Return, from the material below, each line in which "Informativa" occurs.

##############################

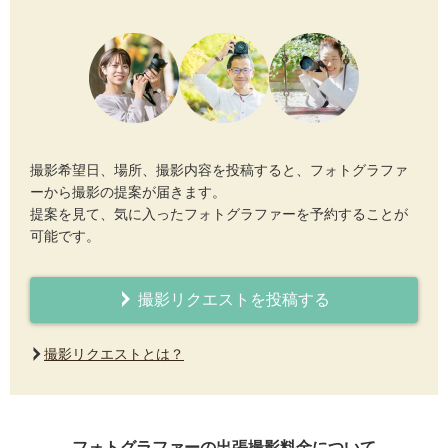
撮影希望日、場所、撮影内容を投稿すると、フォトグラファ
ーから撮影の提案が届きます。
提案を見て、気に入ったフォトグラファーを予約することが
可能です。
撮影リクエストを投稿する
撮影リクエストとは？
フォトグラファーの出張撮影料金について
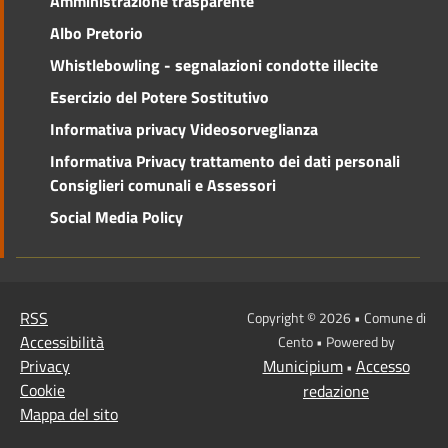
Amministrazione trasparente
Albo Pretorio
Whistlebowling - segnalazioni condotte illecite
Esercizio del Potere Sostitutivo
Informativa privacy Videosorveglianza
Informativa Privacy trattamento dei dati personali
Consiglieri comunali e Assessori
Social Media Policy
RSS
Copyright © 2026 • Comune di
Accessibilità
Cento • Powered by
Privacy
Municipium
Accesso
•
Cookie
redazione
Mappa del sito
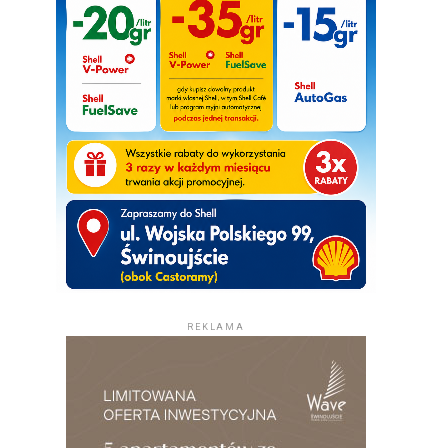
REKLAMA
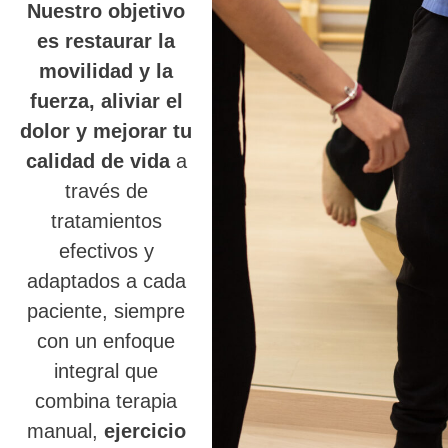
Nuestro objetivo
es restaurar la
movilidad y la
fuerza, aliviar el
dolor y mejorar tu
calidad de vida
a
través de
tratamientos
efectivos y
adaptados a cada
paciente, siempre
con un enfoque
integral que
combina terapia
manual,
ejercicio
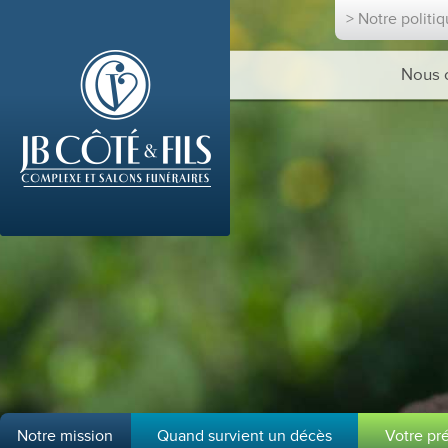
> Notre politi
Nous 
Notre mission
Quand survient un décès
Votre pr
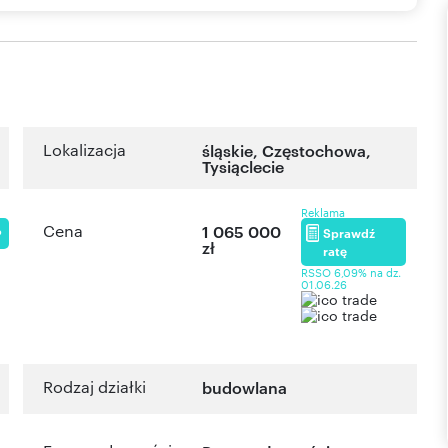
Lokalizacja
śląskie
,
Częstochowa
,
Tysiąclecie
Reklama
Cena
1 065 000
Sprawdź
P
zł
ratę
RSSO 6,09% na dz.
01.06.26
Rodzaj działki
budowlana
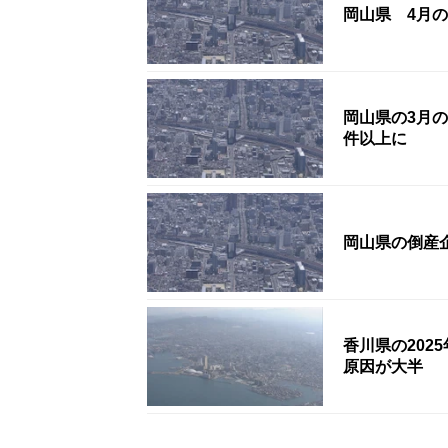
岡山県 4月の
岡山県の3月の
件以上に
岡山県の倒産企
香川県の202
原因が大半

##############################

**RESPONSE TO THIS TASK**
Informativa privacy Videosorveglianza
Informativa Privacy trattamento dei dati personali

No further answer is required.